Thursday, December 9, 2010
    James and I arrived at the federal district courthouse in Fort Lauderdale at 9:15 am.  It was and overcast and slightly rainy day. We distributed FIJA pamphlets.  We were not hassled by the court guards, unlike my previous visit to this courthouse. 

    At 11:15 am, we went to lunch.  After lunch we went to Florida Atlantic and Broward County colleges to distribute literature to the students.  Then we proceeded to the county courthouse which was extremely busy.  Fortunately two other FIJA activists joined us.  During the day we distributed about 1000 pamphlets before we quit at 2:15 pm, because of the weather.

Friday, December 10, 2010
    James and I arrived at the federal district courthouse at 9:10 am. It was a sunny day.  There was not much traffic.  Officer Martinez tried unsuccessfully to stop James from photographing, but she gave up and left us alone.

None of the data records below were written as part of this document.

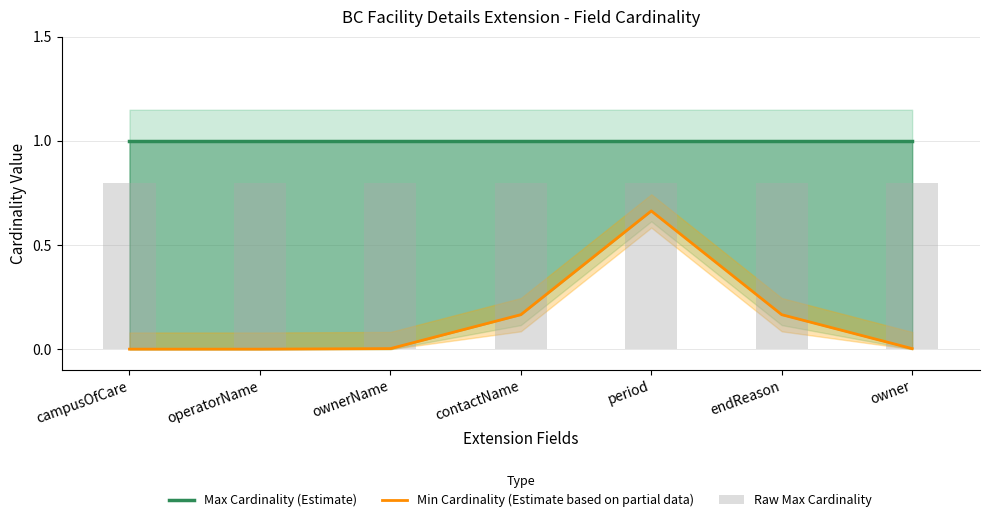

At which category does the chart reach its minimum across all series?

campusOfCare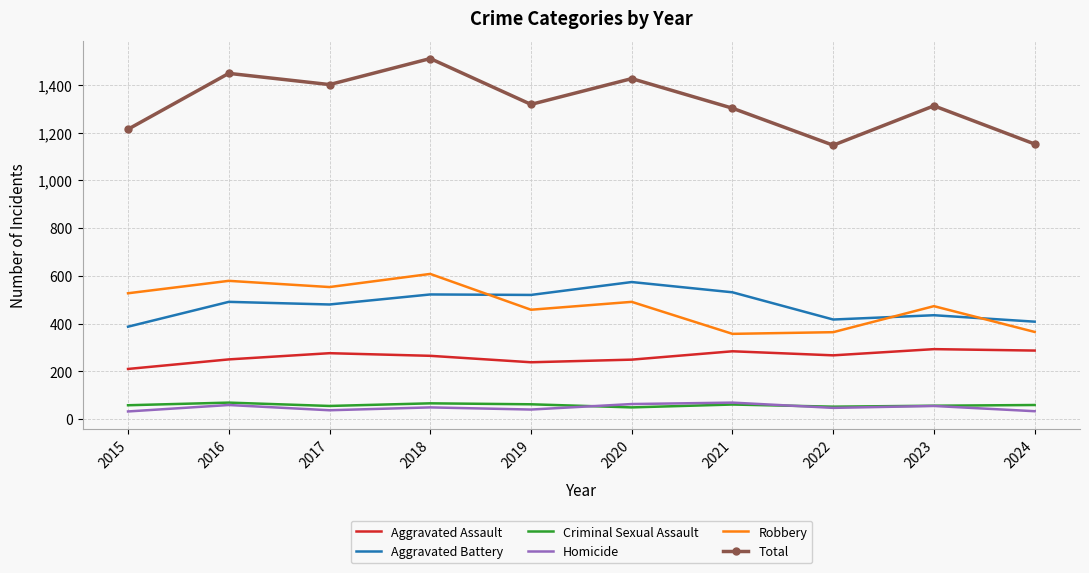

What is the difference between the Criminal Sexual Assault values at 2017 and 2024?

4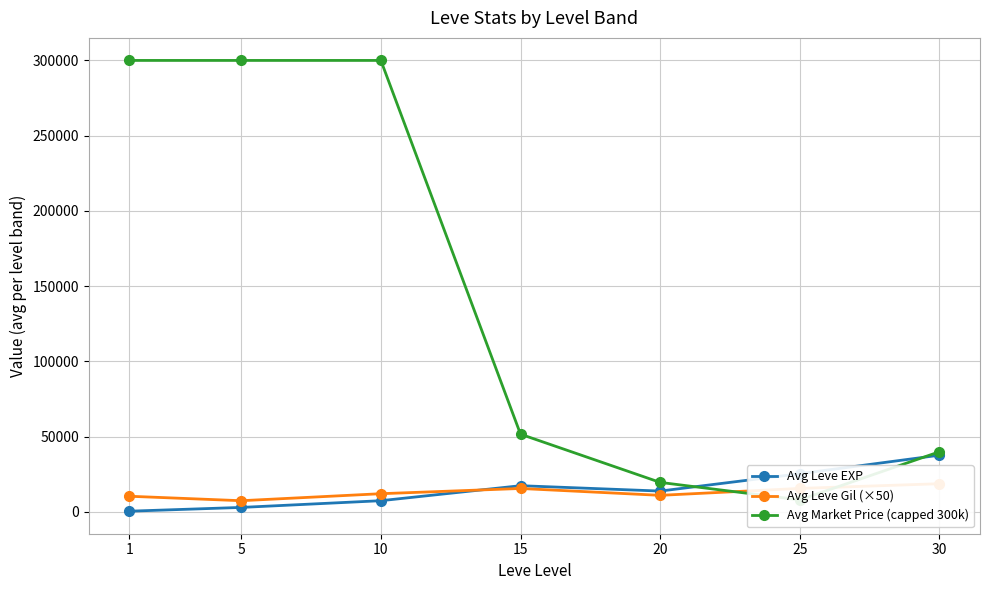

Reading left to right, what are all the values shown in this chart?

Avg Leve EXP: 1=510.2	5=3008.3	10=7475.0	15=17445.0	20=13876.7	25=25410.0	30=37715.0
Avg Leve Gil (×50): 1=10433.3	5=7466.7	10=12125.0	15=15600.0	20=11041.7	25=15633.3	30=18762.5
Avg Market Price (capped 300k): 1=300000.0	5=300000.0	10=300000.0	15=51655.6	20=19635.9	25=8035.4	30=39999.8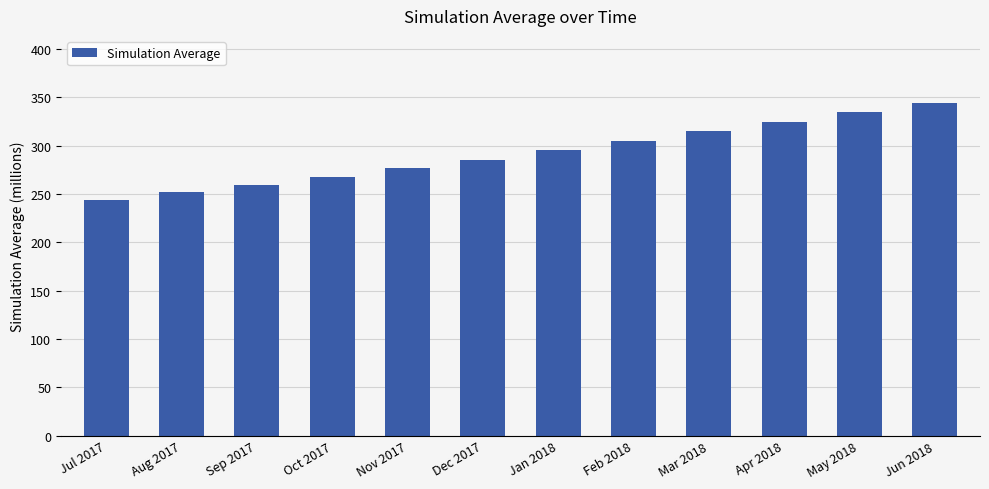

Reading right to left, what are all the values shown in this chart?

Jun 2018=344.5	May 2018=334.5	Apr 2018=324.5	Mar 2018=314.6	Feb 2018=304.7	Jan 2018=294.9	Dec 2017=285.3	Nov 2017=276.4	Oct 2017=267.9	Sep 2017=259.6	Aug 2017=251.5	Jul 2017=243.5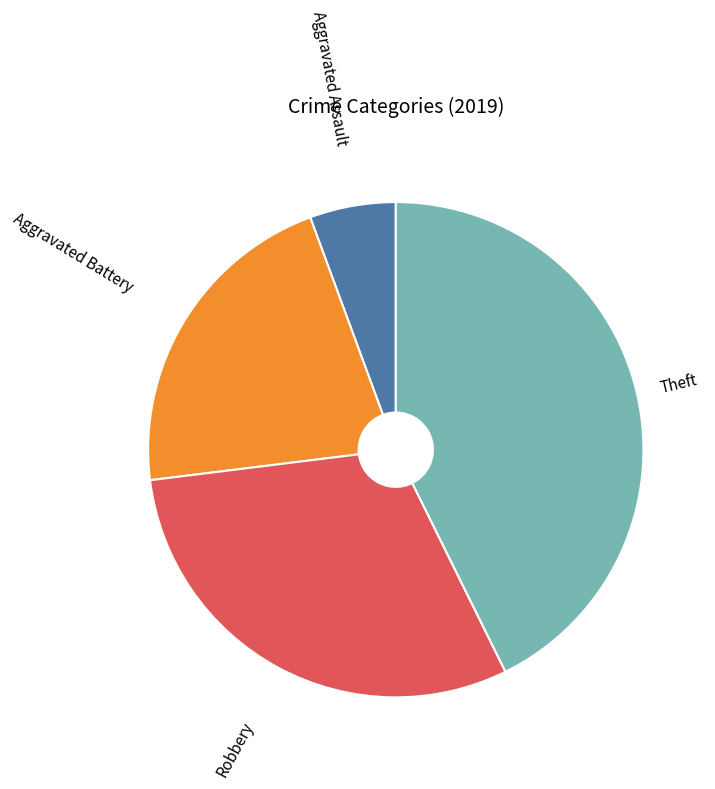

Approximately how many times larger is the value at Theft compared to Aggravated Assault?

7.6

We left for lunch at 10:43 am.  At 11:05 we started distributing pamphlets at the county court house.  There was not much traffic, and we were tired from the week’s activities, so we quit at 12:34 pm.

    As of the end of the week, I have distributed FIJA pamphlets at 23 federal district courthouses and 4 county courthouses.  I have been arrested 13 times at 3 of the federal courthouses, but not at all at the other courthouses.  We are making progress, but my batting average is slipping.